Os vídeos pretéritos da fase humorista de Zelenski colaborariam inclusive para torná-lo uma figura amigável, reforçando a contraposição a Putin, fotografado com frequência na cabeceira de mesas imensas, isolado, ainda que neste sábado tenha feito um esforço de imagem, ao realizar uma conversa com funcionárias da estatal aérea russa Aeroflot. Cercado de mulheres, não exigiu distanciamento.

E o ucraniano parece consciente do poder de sua retórica. Em discurso ao Parlamento Europeu, por videoconferência, fez chorar um intérprete que o traduzia para o inglês. "Provem que são realmente europeus, e então a vida vencerá a morte, e a luz vencerá as trevas."

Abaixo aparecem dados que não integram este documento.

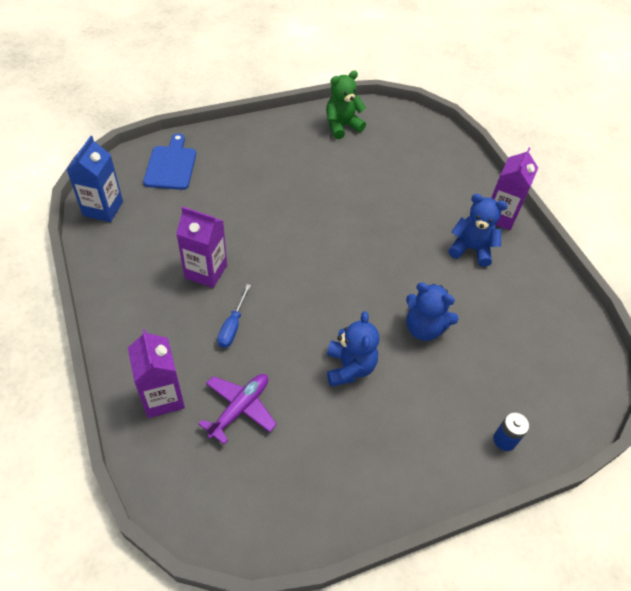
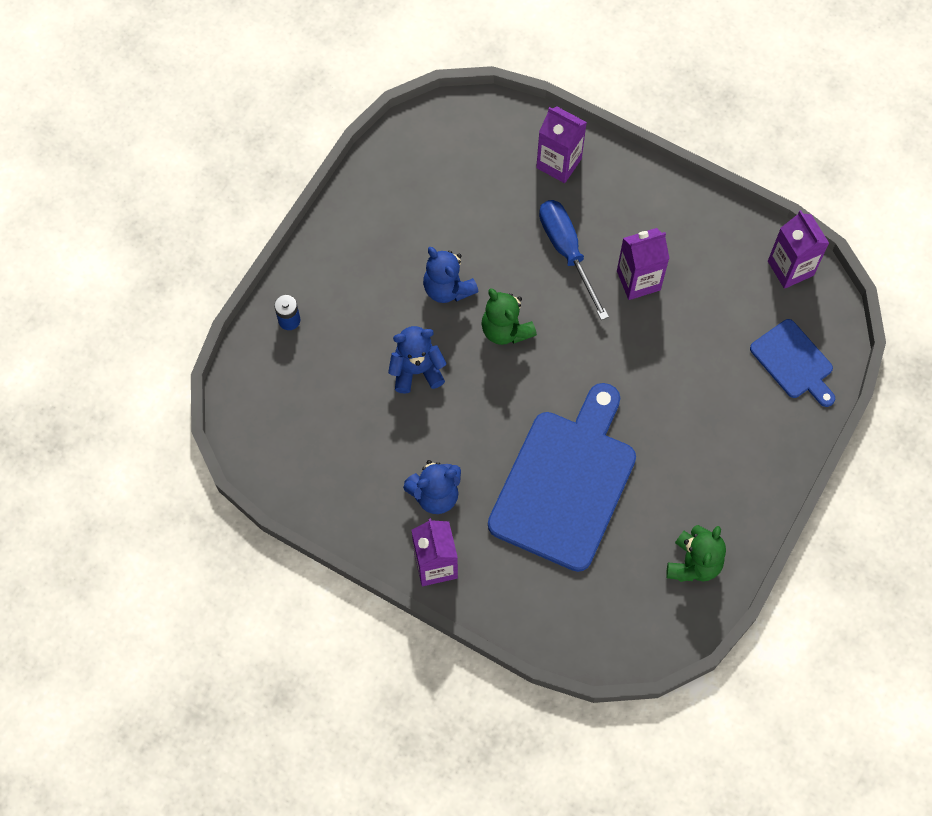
camera: 145 degrees right, 15 degrees up
blue carton [66,136,123,222] -> purple carton [768,210,829,289]
purple plane [198,374,277,445] -> none
blue screwdriver [217,284,251,348] -> blue screwdriver [539,200,609,320], size x1.75
none -> green teddy bear [481,288,537,345]
none -> blue cutting board [488,383,636,572]

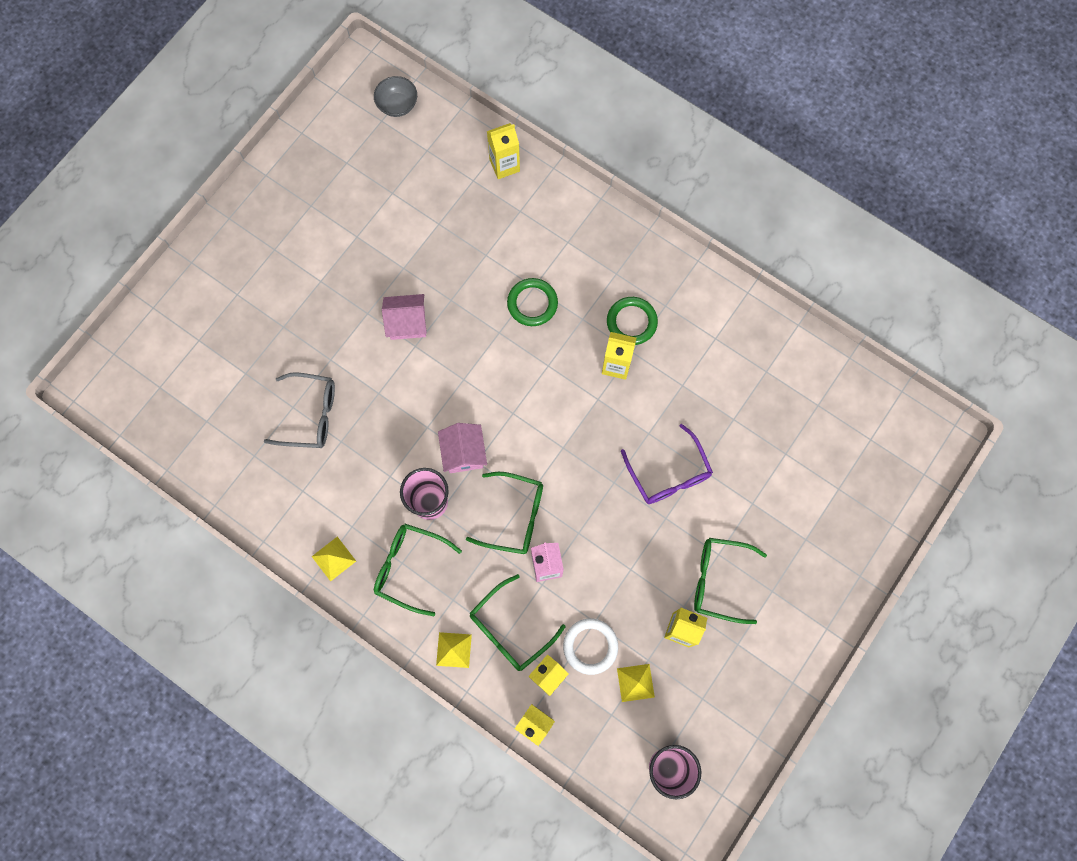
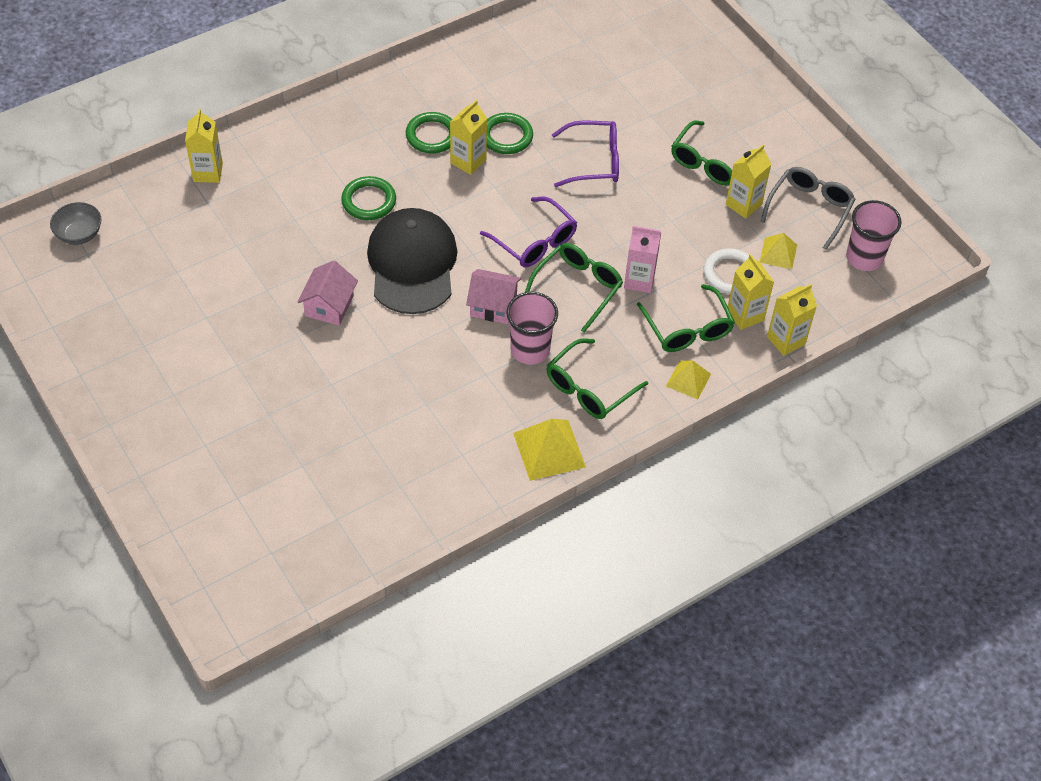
camera: 70 degrees left, 20 degrees down
grey glasses [264,372,335,448] -> grey glasses moved to [760,167,855,250]
yellow pyramid [312,537,356,582] -> yellow pyramid [513,419,586,481], size x1.62
none -> black cap [367,208,457,314]
none -> purple glasses [480,197,577,267]
none -> green ring [487,113,533,154]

Quando, dias atrás, líderes europeus se reuniram para debater sanções contra a Rússia, alguns titubearam sobre pegar muito pesado, como o premiê alemão, Olaf Scholz. Zelenski, então, entrou na ligação.

De acordo com o jornal Washington Post, o apelo emocional do ucraniano surtiu efeito imediato. Ele disse, essencialmente, que seu povo estava morrendo por ideais europeus. Antes de desligar, falou com uma naturalidade desconfortante que aquela poderia ser a última vez que o veriam vivo.